> **Exercise**
Scan the data below and state the number of lines that include the word "Claimants", adding no comment.

> **Data for this exercise**
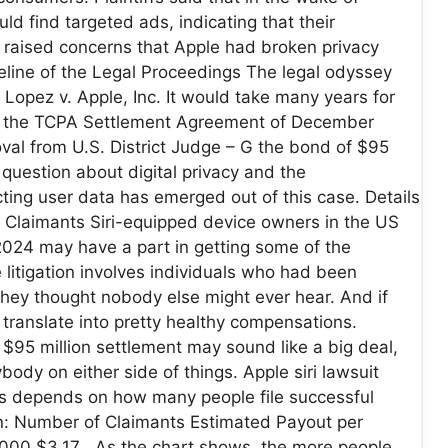
ld find targeted ads, indicating that their
raised concerns that Apple had broken privacy
meline of the Legal Proceedings The legal odyssey
 Lopez v. Apple, Inc. It would take many years for
 in the TCPA Settlement Agreement of December
val from U.S. District Judge – G the bond of $95
A question about digital privacy and the
cting user data has emerged out of this case. Details
 for Claimants Siri-equipped device owners in the US
024 may have a part in getting some of the
 litigation involves individuals who had been
 they thought nobody else might ever hear. And if
translate into pretty healthy compensations.
95 million settlement may sound like a big deal,
body on either side of things. Apple siri lawsuit
es depends on how many people file successful
on: Number of Claimants Estimated Payout per
000 $3.17 As the chart shows, the more people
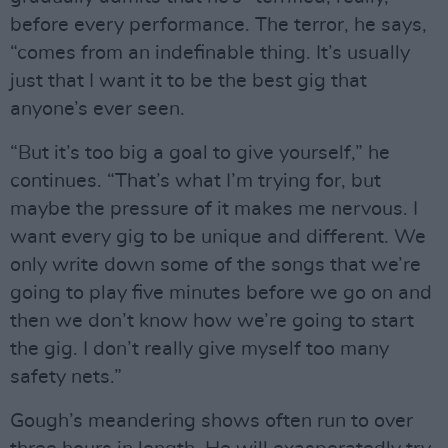
before every performance. The terror, he says,
“comes from an indefinable thing. It’s usually
just that I want it to be the best gig that
anyone’s ever seen.
“But it’s too big a goal to give yourself,” he
continues. “That’s what I’m trying for, but
maybe the pressure of it makes me nervous. I
want every gig to be unique and different. We
only write down some of the songs that we’re
going to play five minutes before we go on and
then we don’t know how we’re going to start
the gig. I don’t really give myself too many
safety nets.”
Gough’s meandering shows often run to over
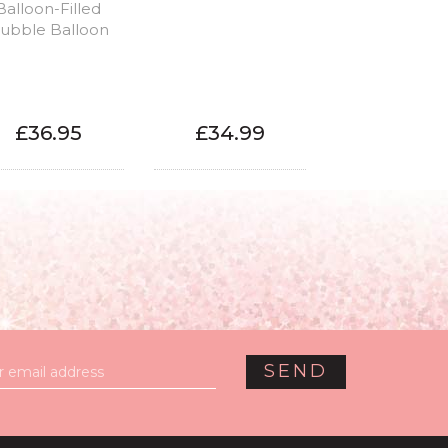
Balloon-Filled
ubble Balloon
£36.95
£34.99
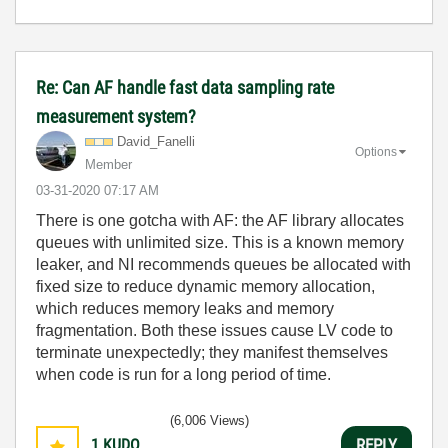
Re: Can AF handle fast data sampling rate
measurement system?
David_Fanelli
Options
Member
‎03-31-2020
07:17 AM
There is one gotcha with AF: the AF library allocates
queues with unlimited size. This is a known memory
leaker, and NI recommends queues be allocated with
fixed size to reduce dynamic memory allocation,
which reduces memory leaks and memory
fragmentation. Both these issues cause LV code to
terminate unexpectedly; they manifest themselves
when code is run for a long period of time.
(6,006 Views)
1
KUDO
REPLY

> **Output for this exercise**
2